On 9 September, Wittelsbach and her four sisters sortied in an attempt to locate Russian warships off Gotland, but returned to port two days later without having engaged any opponents. On 7 and 8 October, she, Elsass, and four torpedo boats covered a minelaying operation. By this point in the war, the Navy was encountering difficulties in manning more important vessels. The threat from submarines in the Baltic convinced the German navy to withdraw the elderly Wittelsbach-class ships from active service. Wittelsbach and most of the other IV Squadron ships left Libau on 10 November, bound for Kiel; upon arrival the following day, they were designated the Reserve Division of the Baltic, commanded by Kommodore (Commodore) Walter Engelhardt. The ships were anchored in Schilksee in Kiel, with Wittelsbach as the divisional flagship. On 31 January 1916, the division was dissolved, and the ships were dispersed for subsidiary duties.

Wittelsbach was decommissioned on 24 August, and was initially used as a training ship based in Kiel. The ship was then transferred to Wilhelmshaven for use as a fleet tender in October 1917, where she supported the battleship , which was by then being used as a training ship for engine room personnel. On 6 August 1918, the Reichsmarineamt decided to convert Wittelsbach into a target ship, but the war ended with Germany's defeat before the work could begin. Wittelsbach was reactivated for service with the newly constituted Reichsmarine on 1 June 1919, and was converted into a depot ship for minesweepers. She carried 12 of these shallow-draft vessels. The ship served in this capacity from 20 July 1920 to 8 March 1921. Wittelsbach was stricken from the Navy List and sold four months later, on 7 July, for 3,561,000 Marks. The ship was then broken up for scrap in Wilhelmshaven.

- **Stored data entries**:
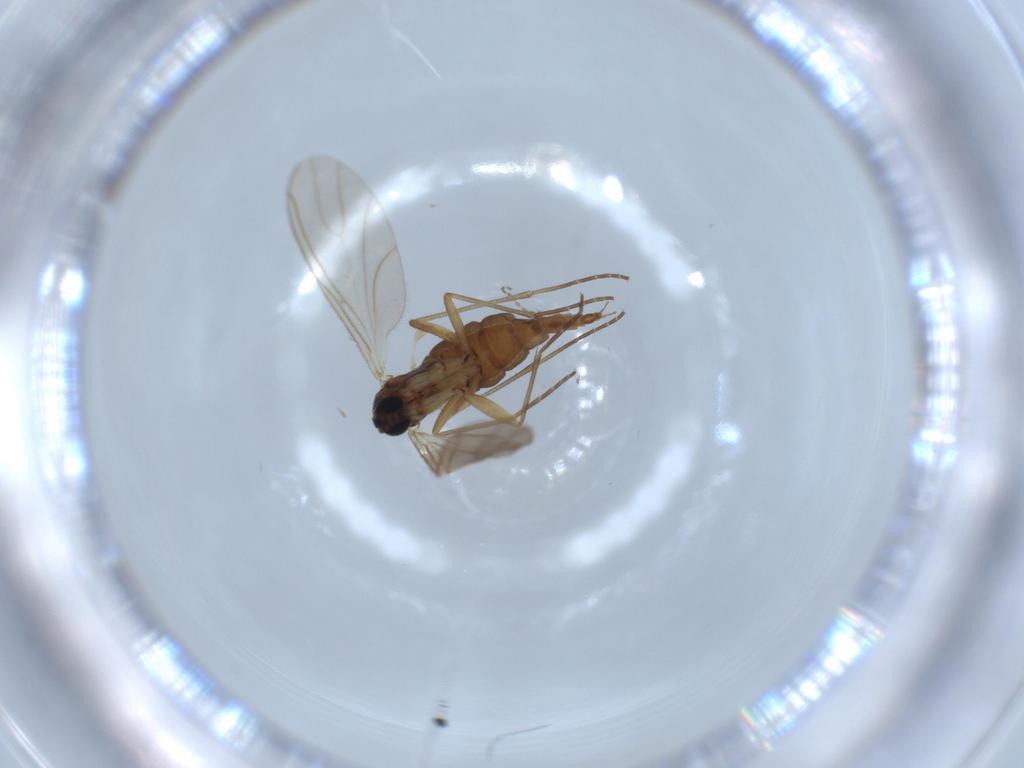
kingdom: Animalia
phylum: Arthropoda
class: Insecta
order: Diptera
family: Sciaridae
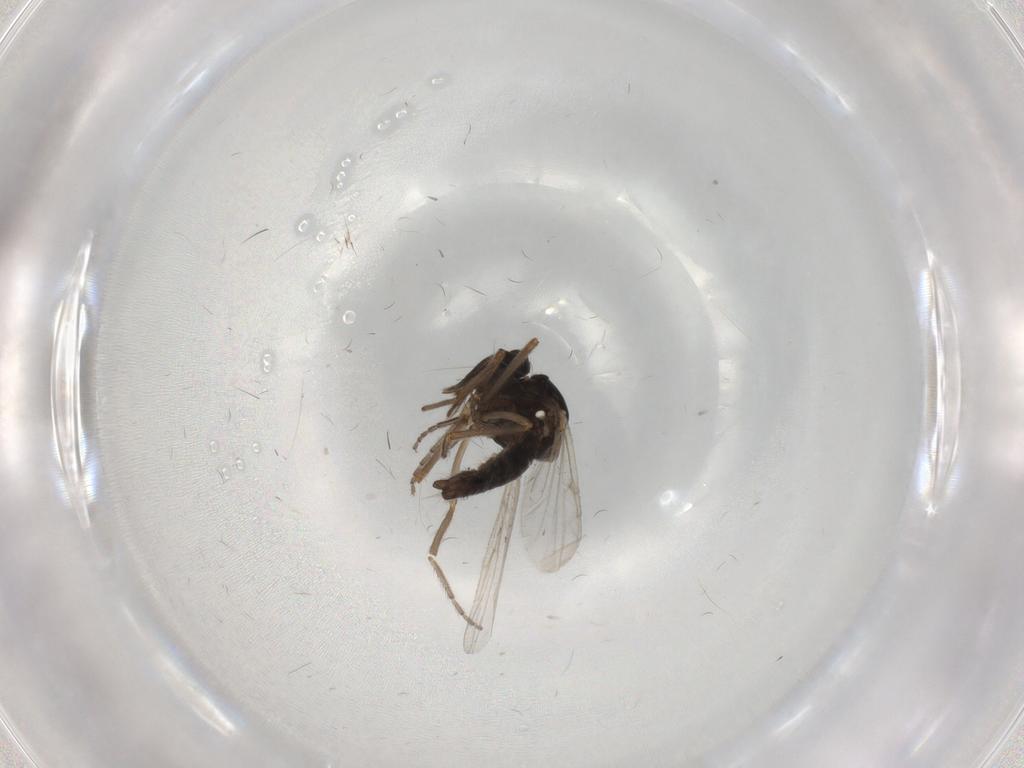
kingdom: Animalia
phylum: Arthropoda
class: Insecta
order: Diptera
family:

--

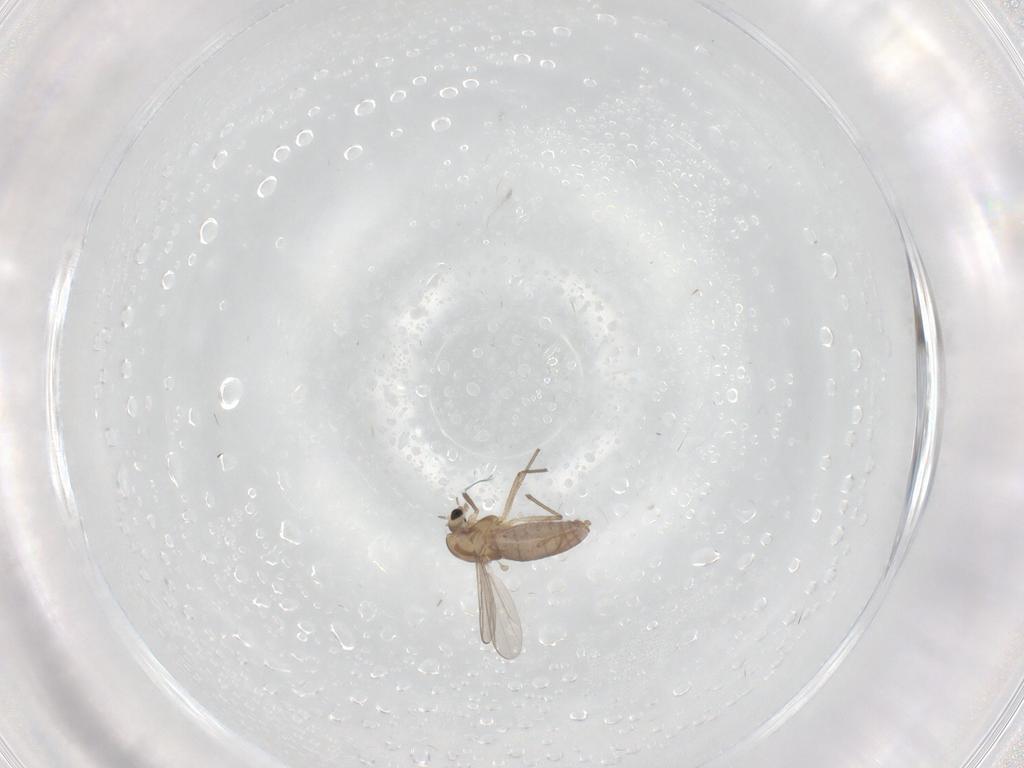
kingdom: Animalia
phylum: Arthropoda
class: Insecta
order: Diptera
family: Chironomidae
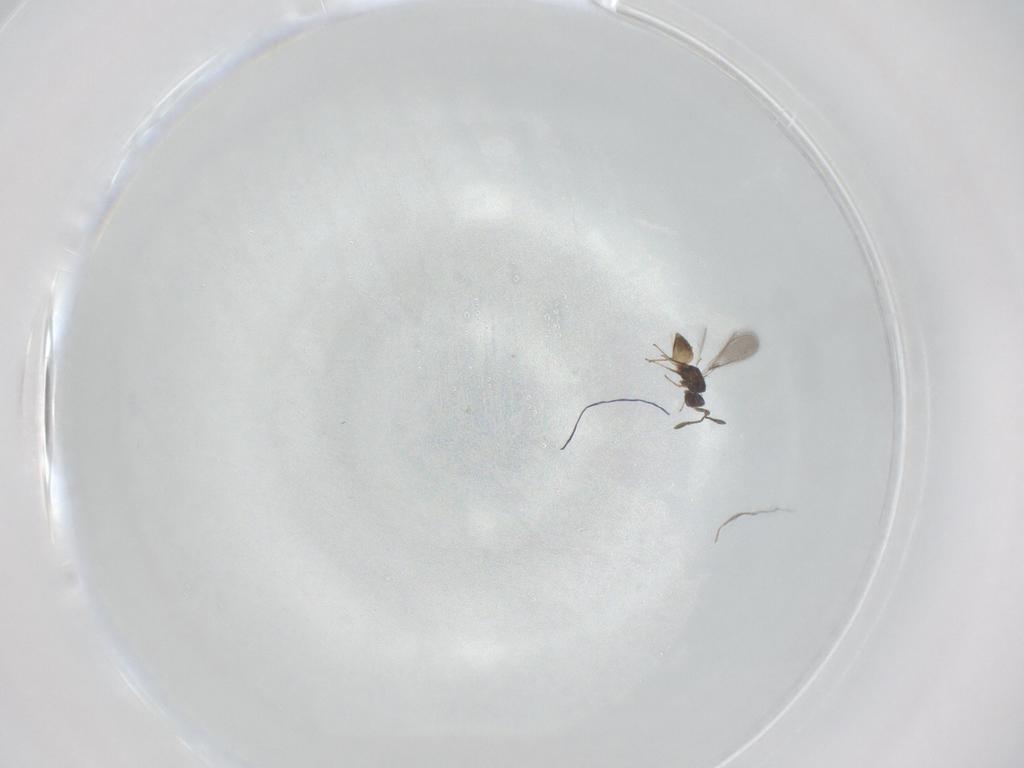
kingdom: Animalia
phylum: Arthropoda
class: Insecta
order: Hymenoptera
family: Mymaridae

==

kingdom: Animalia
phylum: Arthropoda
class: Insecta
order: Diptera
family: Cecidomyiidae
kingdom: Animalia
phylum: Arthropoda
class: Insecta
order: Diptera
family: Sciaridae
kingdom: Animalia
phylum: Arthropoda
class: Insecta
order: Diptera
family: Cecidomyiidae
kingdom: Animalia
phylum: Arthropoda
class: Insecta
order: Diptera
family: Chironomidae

- **Task list**:
1. Answer these about the Wittelsbach account:
(a) Who commanded the Reserve Division of the Baltic?
(b) How many minesweepers did Wittelsbach carry as a depot ship?
(c) For what sum was the ship sold?
2. Extract the passage from the Wittelsbach account starting with "Wittelsbach was decommissioned" and going on through "scrap in Wilhelmshaven.".
Work only from the Wittelsbach account, not from the data.

- **Solved tasks**:
1.
(a) Kommodore (Commodore) Walter Engelhardt
(b) 12
(c) 3,561,000 Marks

2.
Wittelsbach was decommissioned on 24 August, and was initially used as a training ship based in Kiel. The ship was then transferred to Wilhelmshaven for use as a fleet tender in October 1917, where she supported the battleship , which was by then being used as a training ship for engine room personnel. On 6 August 1918, the Reichsmarineamt decided to convert Wittelsbach into a target ship, but the war ended with Germany's defeat before the work could begin. Wittelsbach was reactivated for service with the newly constituted Reichsmarine on 1 June 1919, and was converted into a depot ship for minesweepers. She carried 12 of these shallow-draft vessels. The ship served in this capacity from 20 July 1920 to 8 March 1921. Wittelsbach was stricken from the Navy List and sold four months later, on 7 July, for 3,561,000 Marks. The ship was then broken up for scrap in Wilhelmshaven.